_Task instructions_: Using the lines below, work out the count of those that hold "voor". Give the number only.

(Saved data entries)
○ ○ ○
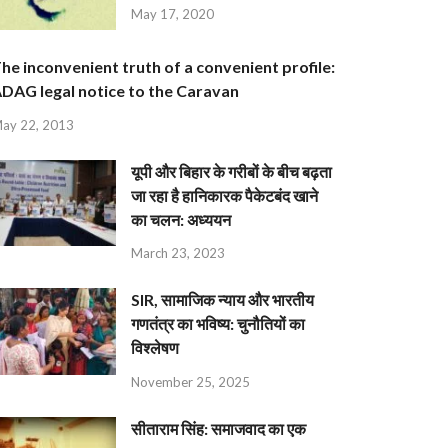
May 17, 2020
he inconvenient truth of a convenient profile:
DAG legal notice to the Caravan
ay 22, 2013
यूपी और बिहार के गरीबों के बीच बढ़ता
जा रहा है हानिकारक पैकेटबंद खाने
का चलन: अध्ययन
March 23, 2023
SIR, सामाजिक न्याय और भारतीय
गणतंत्र का भविष्य: चुनौतियों का
विश्लेषण
November 25, 2025
सीताराम सिंह: समाजवाद का एक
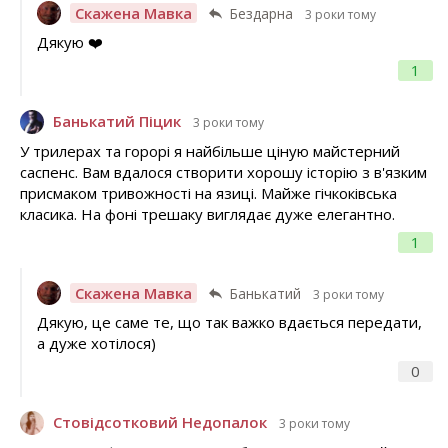
Скажена Мавка
Бездарна
3 роки тому
Дякую ❤️
1
Банькатий Піцик
3 роки тому
У трилерах та горорі я найбільше ціную майстерний
саспенс. Вам вдалося створити хорошу історію з в'язким
присмаком тривожності на язиці. Майже гічкоківська
класика. На фоні трешаку виглядає дуже елегантно.
1
Скажена Мавка
Банькатий
3 роки тому
Дякую, це саме те, що так важко вдається передати,
а дуже хотілося)
0
Стовідсотковий Недопалок
3 роки тому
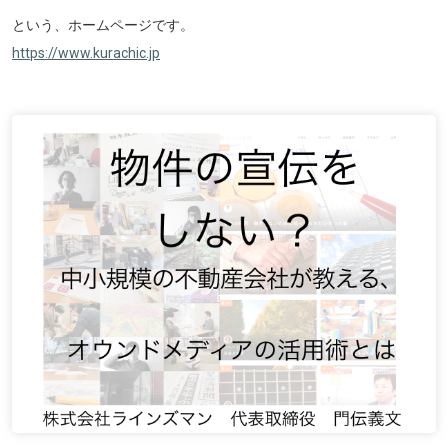
という、ホームページです。
https://www.kurachic.jp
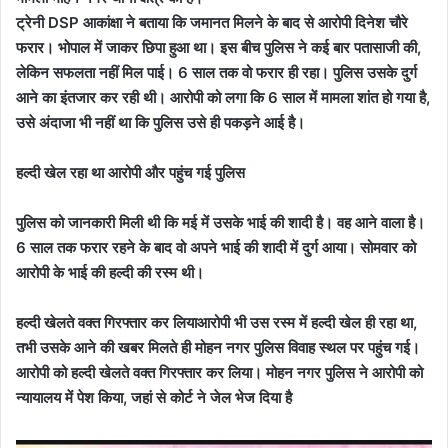
ट्रेनी DSP आकांक्षा ने बताया कि जमानत मिलने के बाद से आरोपी दिनेश चौरे
फरार। भोपाल में जाकर छिपा हुआ था। इस बीच पुलिस ने कई बार पतासाजी की,
लेकिन सफलता नहीं मिल पाई। 6 साल तक वो फरार ही रहा। पुलिस उसके दुर्ग
आने का इंतजार कर रही थी। आरोपी को लगा कि 6 साल में मामला शांत हो गया है,
उसे अंदाजा भी नहीं था कि पुलिस उसे ही पकड़ने आई है।
हल्दी खेल रहा था आरोपी और पहुंच गई पुलिस
पुलिस को जानकारी मिली थी कि मई में उसके भाई की शादी है। वह आने वाला है।
6 साल तक फरार रहने के बाद वो अपने भाई की शादी में दुर्ग आया। सोमवार को
आरोपी के भाई की हल्दी की रस्म थी।
हल्दी खेलते वक्त गिरफ्तार कर लियाआरोपी भी उस रस्म में हल्दी खेल ही रहा था,
तभी उसके आने की खबर मिलते ही मोहन नगर पुलिस विवाह स्थल पर पहुंच गई।
आरोपी को हल्दी खेलते वक्त गिरफ्तार कर लिया। मोहन नगर पुलिस ने आरोपी को
न्यायालय में पेश किया, जहां से कोर्ट ने जेल भेज दिया है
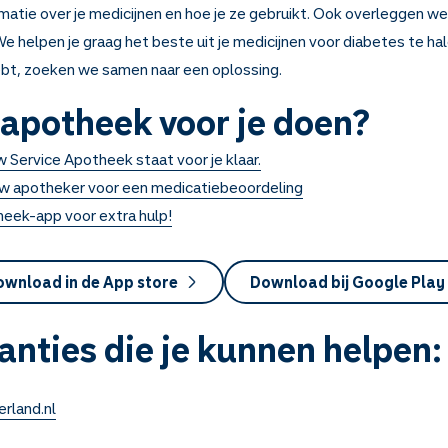
ormatie over je medicijnen en hoe je ze gebruikt. Ook overleggen 
e helpen je graag het beste uit je medicijnen voor diabetes te hale
ebt, zoeken we samen naar een oplossing.
apotheek voor je doen?
 Service Apotheek staat voor je klaar.
w apotheker voor een medicatiebeoordeling
eek-app voor extra hulp!
wnload in de App store
Download bij Google Play
anties die je kunnen helpen
rland.nl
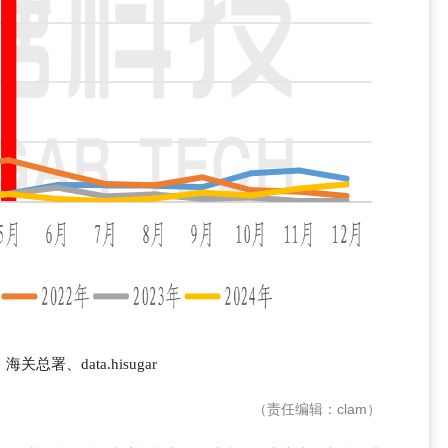
关总署、data.hisugar
（责任编辑：clam）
○ ○ ○
_Reply_: 5